Can technology save the NHS?
The NHS is undoubtedly in crisis. One in ten GP practices now regard themselves as being financially unsustainable, according to the British Medical Association; hospitals are “close to breaking point”, the same organisation warns; and estimates for the funding shortfall facing the entire service range from the tens to the hundreds of billions.
In 1948, political momentum, “big enough data” and “good enough technologies” turned three simple principles into a world-revered health system. Those principles were a national health service that met the needs of everyone, was free at the point of delivery, and based on clinical need, not ability to pay. But with an ageing population and proportionally fewer people chipping into the pot, those three principles are under severe threat. Can anything save the NHS?

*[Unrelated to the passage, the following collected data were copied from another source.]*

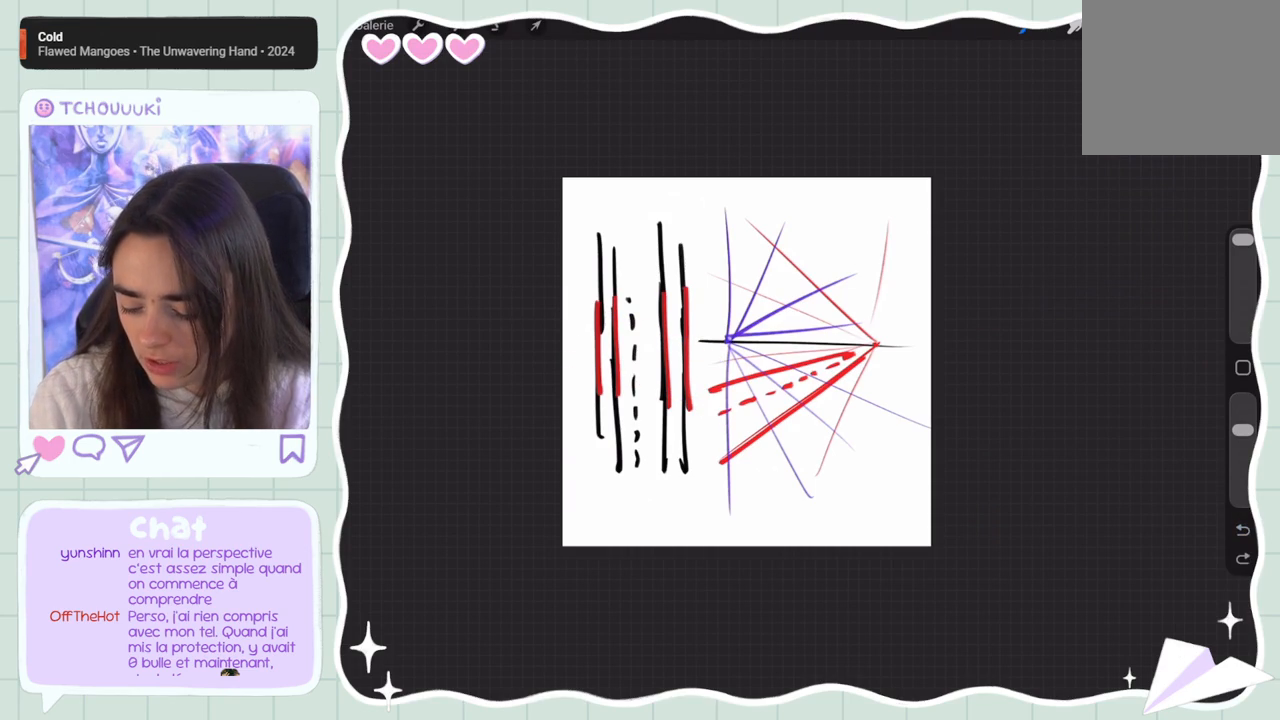
{"buttons": ["R1"], "events": []}
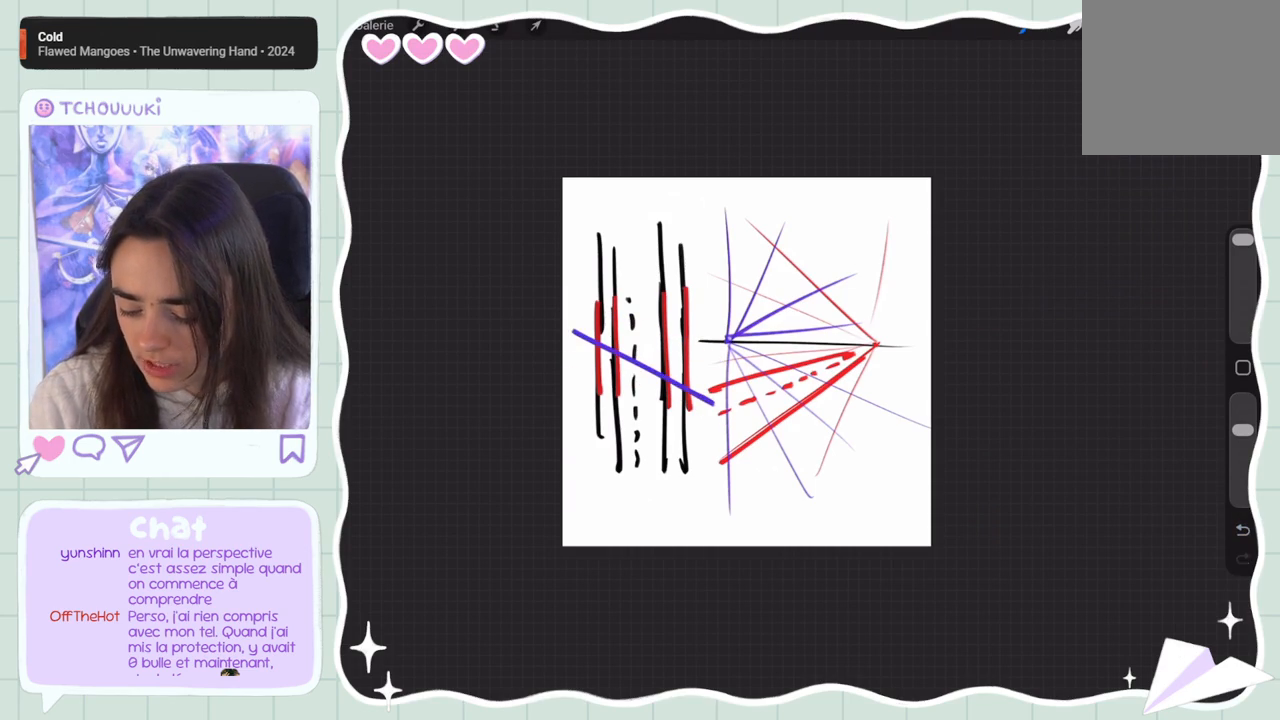
{"buttons": ["R1"], "events": []}
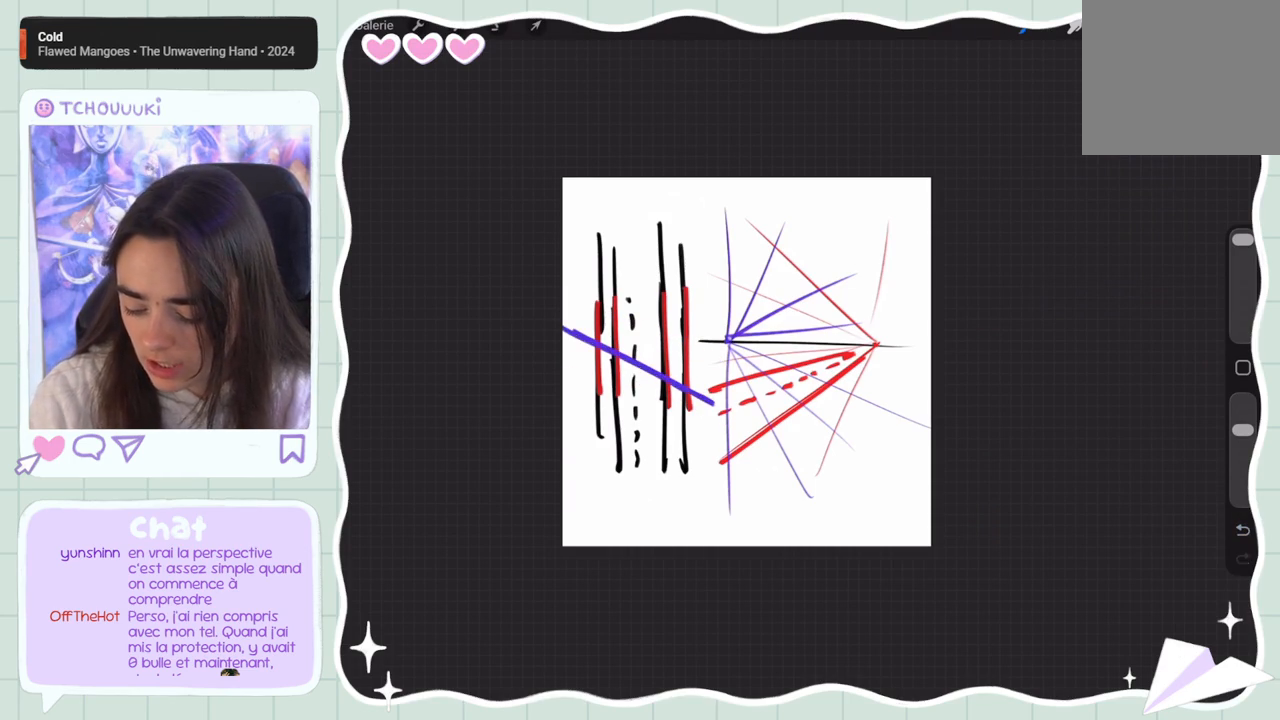
{"buttons": ["R1"], "events": []}
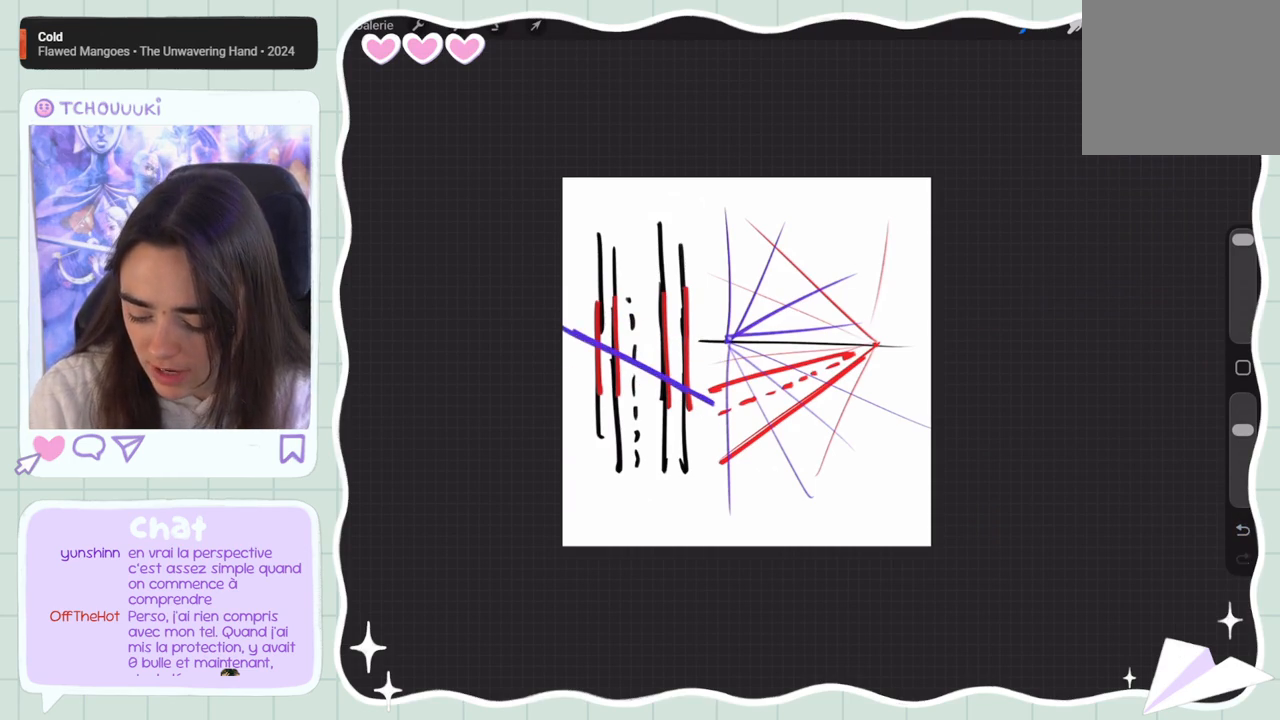
{"buttons": ["R1"], "events": []}
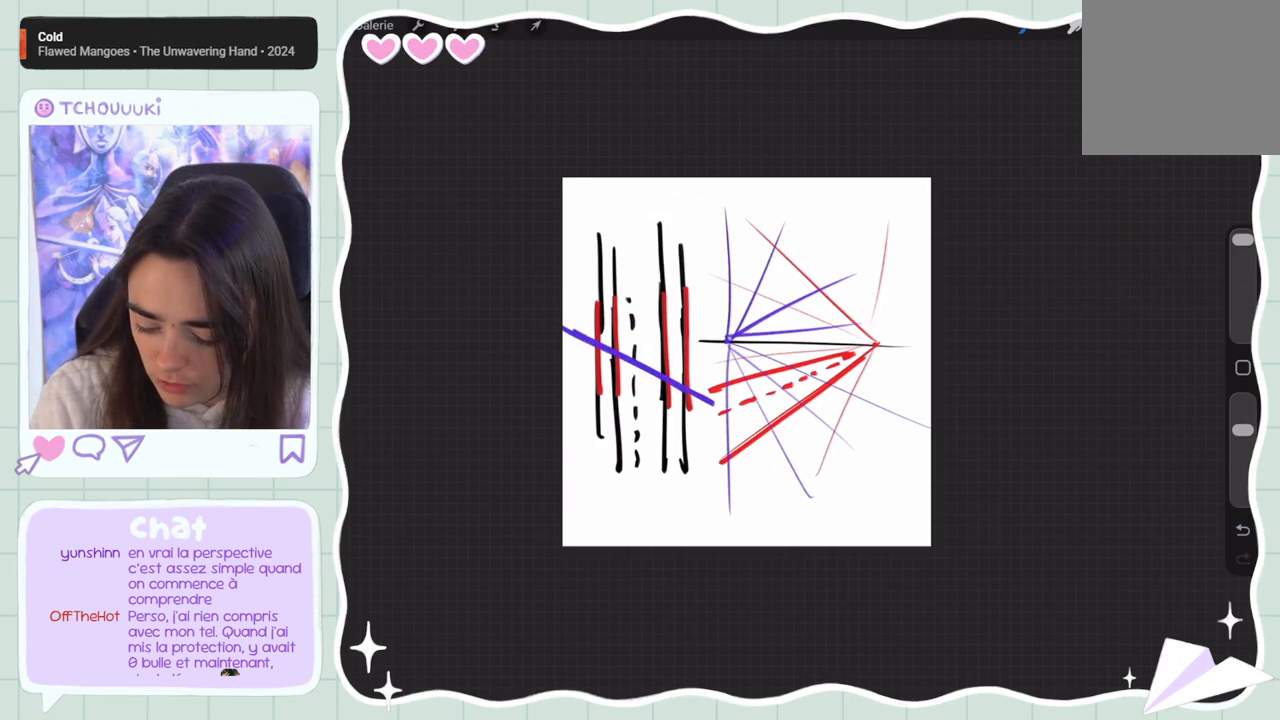
{"buttons": ["R1"], "events": []}
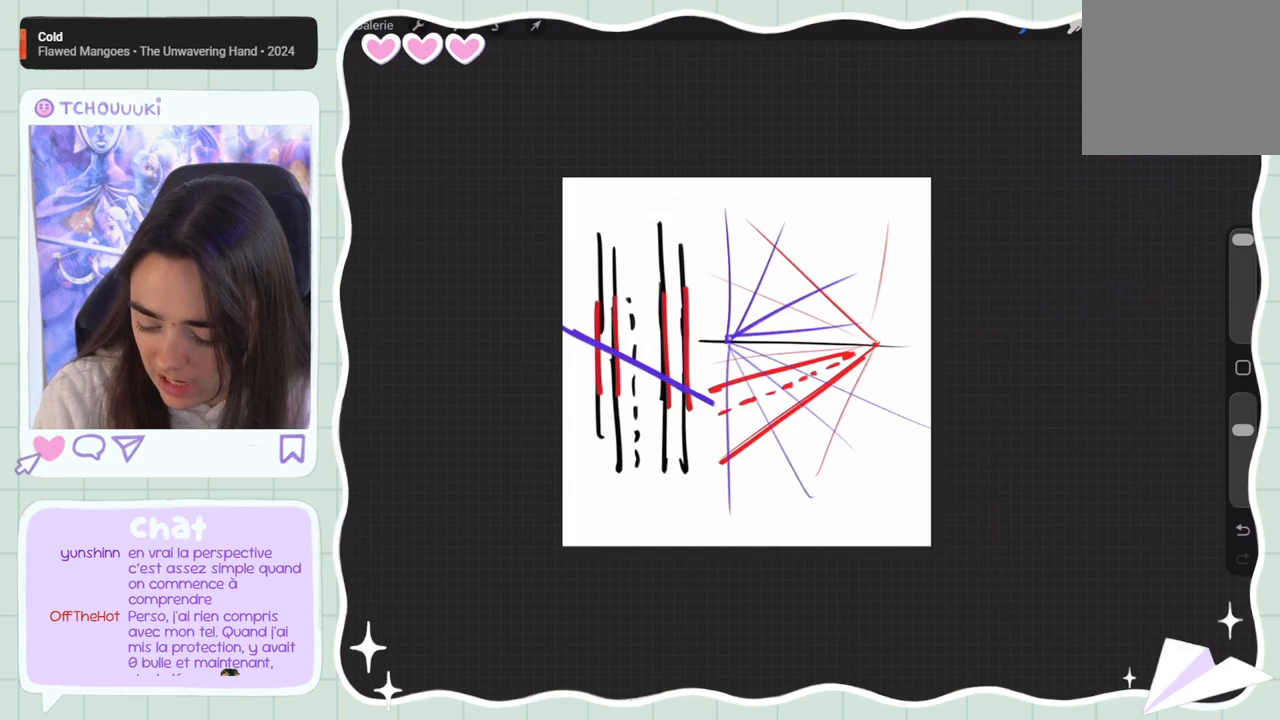
{"buttons": ["R1"], "events": []}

Politicians seem long on rhetoric but short on answers, and even shorter on the cash required to plug the funding gap. Could technology be the white knight everyone’s searching for? We’ve canvassed the opinions of ten health industry experts, all of whom are involved in driving technology into the NHS in Greater Manchester, one of the devolved administrations that has been able to run pioneering trials of new technology without being dragged down by the weight of the NHS. They’ve identified and piloted practical ways in which technology and Big Data could help solve the crisis – but are they confident that their groundbreaking work won’t simply be lost in bureaucracy and endless funding battles?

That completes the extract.